Já Graziosi encontrou uma forma criativa de ampliar a experiência de ver um filme em casa. “Uma estratégia que eu encontrei foi marcar um horário com as pessoas com quem a gente quer estar junto, mas que não pode encontrar por ora, para ver o filme ao mesmo tempo. É uma solução um pouco charmosa para a gente poder estar junto das pessoas que a gente gosta”, comenta. “E depois combinamos um horário para conversar online sobre o filme“.
Graziela, do CineSesc, sugere extrapolar as telas dos cinemas e de casa: “Para quem divide a casa com mais pessoas, fica ainda mais convidativo produzir algo em coletivo. Construir histórias e interpretá-las, leituras em grupo, edições de vídeo via app de celular. Tudo isso pode se relacionar com cinema e nos ativar o imaginário tão inspirado pelos filmes.”
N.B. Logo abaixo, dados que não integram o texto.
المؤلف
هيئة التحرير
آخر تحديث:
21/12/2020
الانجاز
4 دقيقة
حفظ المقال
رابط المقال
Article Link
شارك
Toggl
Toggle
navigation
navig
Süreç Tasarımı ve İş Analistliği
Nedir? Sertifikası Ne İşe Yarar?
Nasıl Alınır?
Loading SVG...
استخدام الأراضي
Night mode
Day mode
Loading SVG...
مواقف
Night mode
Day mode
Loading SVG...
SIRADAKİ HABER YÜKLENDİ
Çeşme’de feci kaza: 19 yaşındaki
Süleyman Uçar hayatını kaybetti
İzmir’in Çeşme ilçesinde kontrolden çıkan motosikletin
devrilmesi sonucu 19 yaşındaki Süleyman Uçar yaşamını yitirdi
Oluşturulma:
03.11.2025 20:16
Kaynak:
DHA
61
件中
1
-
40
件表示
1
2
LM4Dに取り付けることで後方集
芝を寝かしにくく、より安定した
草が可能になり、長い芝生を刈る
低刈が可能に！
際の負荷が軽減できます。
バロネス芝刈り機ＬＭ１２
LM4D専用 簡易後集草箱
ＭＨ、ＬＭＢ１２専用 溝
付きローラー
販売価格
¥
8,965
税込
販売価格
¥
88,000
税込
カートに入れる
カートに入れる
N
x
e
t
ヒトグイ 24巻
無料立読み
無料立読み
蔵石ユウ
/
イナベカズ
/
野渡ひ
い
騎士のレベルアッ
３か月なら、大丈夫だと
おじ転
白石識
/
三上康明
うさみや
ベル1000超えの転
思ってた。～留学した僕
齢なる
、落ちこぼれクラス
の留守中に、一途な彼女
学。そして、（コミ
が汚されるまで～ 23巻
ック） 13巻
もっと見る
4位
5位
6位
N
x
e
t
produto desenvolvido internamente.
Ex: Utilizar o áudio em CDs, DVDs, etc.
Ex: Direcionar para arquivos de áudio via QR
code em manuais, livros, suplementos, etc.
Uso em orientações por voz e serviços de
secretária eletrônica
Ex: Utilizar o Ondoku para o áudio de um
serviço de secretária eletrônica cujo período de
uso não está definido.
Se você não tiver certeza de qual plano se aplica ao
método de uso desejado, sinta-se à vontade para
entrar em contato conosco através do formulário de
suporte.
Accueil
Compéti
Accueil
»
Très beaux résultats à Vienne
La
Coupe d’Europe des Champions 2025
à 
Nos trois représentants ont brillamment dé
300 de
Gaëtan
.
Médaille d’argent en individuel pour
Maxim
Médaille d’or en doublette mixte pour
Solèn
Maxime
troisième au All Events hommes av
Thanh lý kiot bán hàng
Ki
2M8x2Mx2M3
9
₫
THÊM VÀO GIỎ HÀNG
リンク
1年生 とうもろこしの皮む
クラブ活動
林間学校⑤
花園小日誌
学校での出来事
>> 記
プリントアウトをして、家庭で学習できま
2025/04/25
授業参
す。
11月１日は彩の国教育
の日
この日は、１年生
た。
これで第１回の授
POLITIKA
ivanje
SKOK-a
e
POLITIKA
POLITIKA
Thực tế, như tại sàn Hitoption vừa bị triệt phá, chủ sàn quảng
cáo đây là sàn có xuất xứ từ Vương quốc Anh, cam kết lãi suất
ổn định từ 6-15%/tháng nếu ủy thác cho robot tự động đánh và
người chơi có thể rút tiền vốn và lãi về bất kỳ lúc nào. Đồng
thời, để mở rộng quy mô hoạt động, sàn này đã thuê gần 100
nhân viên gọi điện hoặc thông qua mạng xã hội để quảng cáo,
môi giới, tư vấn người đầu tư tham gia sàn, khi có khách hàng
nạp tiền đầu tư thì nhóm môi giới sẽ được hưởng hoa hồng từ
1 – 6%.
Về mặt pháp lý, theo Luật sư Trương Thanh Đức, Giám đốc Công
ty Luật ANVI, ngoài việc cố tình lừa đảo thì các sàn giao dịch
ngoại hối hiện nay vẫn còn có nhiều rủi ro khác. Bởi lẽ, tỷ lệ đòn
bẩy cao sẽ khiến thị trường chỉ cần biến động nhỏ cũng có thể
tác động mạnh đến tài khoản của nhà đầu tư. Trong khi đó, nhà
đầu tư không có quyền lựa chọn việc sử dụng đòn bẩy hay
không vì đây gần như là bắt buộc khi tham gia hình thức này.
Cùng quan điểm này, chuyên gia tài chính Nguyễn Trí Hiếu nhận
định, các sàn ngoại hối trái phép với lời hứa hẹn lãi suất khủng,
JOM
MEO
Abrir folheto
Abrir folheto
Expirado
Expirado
Laís Bodanzky lembra que este é o momento de ir além das grandes plataformas tradicionais de streaming para buscar as pequenas que têm pipocado aos montes na internet. É o caso da Spcine Play, que reúne, além de inúmeros filmes brasileiros em documentário e ficção, belos destaques de festivais como o É Tudo Verdade e a Mostra Internacional de Cinema, tudo gratuito neste momento. Além de outras opções de plataformas que concendem degustação gratuita de 15 a 30 dias para que o usuário tenha contato com seus catálogos de filmes.
Para terminar, um convite feito pela psicanalista Maria Homem neste momento de isolamento. Basta seguir algumas regras bem simples para se sentir, nem que seja por duas horas, de volta ao cinema:
– Apague todas as luzes. Faça silêncio. Não converse no meio do filme. Não o interrompa jamais porque você não tem esse poder. É um projecionista que está agora operando a sala de cinema da sua casa.
– Respeite o mundo e o timing criado pelo filme. Suporte algumas poucas horas sem se deixar puxar pelo aterramento da falação infinita do celular ou dos outros que compartilham o espaço com você.
– Esqueça, só neste momento, a insistência do princípio da realidade que teima em te seduzir. Entregue-se ao filme. Qualquer que seja ele.